[Quo Vadis by Henryk Sienkiewicz]@TWC D-Link bookQuo Vadis CHAPTER XVI 6/13
It came to his head also that he would be happy if he could kill her. In this torture, torment, uncertainty, and suffering, he lost health, and even beauty.
He became a cruel and incomprehensible master.
His slaves, and even his freedmen, approached him with trembling; and when punishments fell on them causelessly,--punishments as merciless as undeserved,--they began to hate him in secret; while he, feeling this, and feeling his own isolation, took revenge all the more on them.

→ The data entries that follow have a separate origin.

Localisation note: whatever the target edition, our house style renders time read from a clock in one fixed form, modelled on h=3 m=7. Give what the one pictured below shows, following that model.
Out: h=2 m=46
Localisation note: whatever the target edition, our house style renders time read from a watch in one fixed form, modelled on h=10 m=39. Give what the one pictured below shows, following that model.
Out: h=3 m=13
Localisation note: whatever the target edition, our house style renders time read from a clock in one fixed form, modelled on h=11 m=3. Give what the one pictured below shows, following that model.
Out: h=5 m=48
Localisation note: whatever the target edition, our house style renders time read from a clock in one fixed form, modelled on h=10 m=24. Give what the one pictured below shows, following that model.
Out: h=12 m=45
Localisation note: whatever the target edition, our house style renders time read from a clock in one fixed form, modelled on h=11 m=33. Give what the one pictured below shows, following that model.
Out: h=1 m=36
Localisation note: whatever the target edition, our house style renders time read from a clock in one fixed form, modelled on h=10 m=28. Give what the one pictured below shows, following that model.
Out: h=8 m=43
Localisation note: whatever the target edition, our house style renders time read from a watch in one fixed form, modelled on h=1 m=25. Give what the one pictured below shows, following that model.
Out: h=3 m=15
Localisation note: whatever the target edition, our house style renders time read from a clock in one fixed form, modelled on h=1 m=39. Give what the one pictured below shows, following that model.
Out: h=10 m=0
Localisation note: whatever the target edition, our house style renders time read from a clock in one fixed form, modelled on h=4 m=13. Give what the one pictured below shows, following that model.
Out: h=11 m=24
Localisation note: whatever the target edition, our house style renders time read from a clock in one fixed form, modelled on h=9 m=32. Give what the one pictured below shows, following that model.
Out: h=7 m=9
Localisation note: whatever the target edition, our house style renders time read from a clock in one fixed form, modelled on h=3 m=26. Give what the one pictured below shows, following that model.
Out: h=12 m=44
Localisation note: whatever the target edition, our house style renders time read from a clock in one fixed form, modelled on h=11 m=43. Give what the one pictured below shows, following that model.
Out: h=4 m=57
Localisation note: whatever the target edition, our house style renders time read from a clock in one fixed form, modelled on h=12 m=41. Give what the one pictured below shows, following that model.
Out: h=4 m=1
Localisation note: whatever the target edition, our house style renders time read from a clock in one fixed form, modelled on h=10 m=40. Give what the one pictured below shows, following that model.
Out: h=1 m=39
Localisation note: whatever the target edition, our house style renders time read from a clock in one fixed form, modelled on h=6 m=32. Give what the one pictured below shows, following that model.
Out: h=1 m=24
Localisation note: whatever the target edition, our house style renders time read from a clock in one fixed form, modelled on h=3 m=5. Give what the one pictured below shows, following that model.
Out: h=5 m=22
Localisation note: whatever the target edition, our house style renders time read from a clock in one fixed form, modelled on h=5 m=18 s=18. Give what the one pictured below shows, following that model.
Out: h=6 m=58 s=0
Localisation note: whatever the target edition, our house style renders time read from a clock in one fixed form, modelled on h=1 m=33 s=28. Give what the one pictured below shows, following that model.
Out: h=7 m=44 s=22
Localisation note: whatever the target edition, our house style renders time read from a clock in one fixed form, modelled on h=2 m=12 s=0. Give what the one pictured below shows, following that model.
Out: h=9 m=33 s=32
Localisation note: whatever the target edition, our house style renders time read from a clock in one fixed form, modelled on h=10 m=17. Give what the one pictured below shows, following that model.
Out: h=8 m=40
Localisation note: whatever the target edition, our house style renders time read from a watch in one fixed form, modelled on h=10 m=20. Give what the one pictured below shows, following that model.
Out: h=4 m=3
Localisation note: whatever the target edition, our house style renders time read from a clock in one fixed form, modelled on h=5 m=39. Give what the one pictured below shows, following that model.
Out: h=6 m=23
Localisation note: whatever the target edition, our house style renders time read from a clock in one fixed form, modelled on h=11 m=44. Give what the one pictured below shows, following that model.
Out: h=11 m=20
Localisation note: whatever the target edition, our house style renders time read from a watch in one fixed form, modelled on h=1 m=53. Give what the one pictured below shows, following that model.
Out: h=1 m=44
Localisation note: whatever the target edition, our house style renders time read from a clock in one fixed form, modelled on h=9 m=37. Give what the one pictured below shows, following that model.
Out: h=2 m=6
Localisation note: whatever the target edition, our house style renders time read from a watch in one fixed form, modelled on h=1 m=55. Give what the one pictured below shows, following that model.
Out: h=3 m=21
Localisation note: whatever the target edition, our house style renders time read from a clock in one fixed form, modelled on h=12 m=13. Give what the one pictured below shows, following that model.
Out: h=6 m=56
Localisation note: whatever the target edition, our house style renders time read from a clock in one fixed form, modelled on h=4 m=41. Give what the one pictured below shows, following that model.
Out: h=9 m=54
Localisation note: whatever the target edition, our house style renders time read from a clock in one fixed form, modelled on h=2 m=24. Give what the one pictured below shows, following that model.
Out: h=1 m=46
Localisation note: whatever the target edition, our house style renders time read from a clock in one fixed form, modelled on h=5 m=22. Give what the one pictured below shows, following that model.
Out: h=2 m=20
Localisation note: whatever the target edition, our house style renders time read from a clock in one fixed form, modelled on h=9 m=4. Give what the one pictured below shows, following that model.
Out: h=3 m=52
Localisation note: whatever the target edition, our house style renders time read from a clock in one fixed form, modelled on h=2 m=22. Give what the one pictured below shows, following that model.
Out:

He restrained himself with Chilo alone, fearing lest he might cease his searches; the Greek, noting this, began to gain control of him, and grew more and more exacting.
At first he assured Vinicius at each visit that the affair would proceed easily and quickly; now he began to discover difficulties, and without ceasing, it is true, to guarantee the undoubted success of the searches, he did not hide the fact that they must continue yet for a good while. At last he came, after long days of waiting, with a face so gloomy that the young man grew pale at sight of him, and springing up had barely strength to ask,--"Is she not among the Christians ?" "She is, lord," answered Chilo; "but I found Glaucus among them." "Of what art thou speaking, and who is Glaucus ?" "Thou hast forgotten, lord, it seems, that old man with whom I journeyed from Naples to Rome, and in whose defence I lost these two fingers,--a loss which prevents me from writing.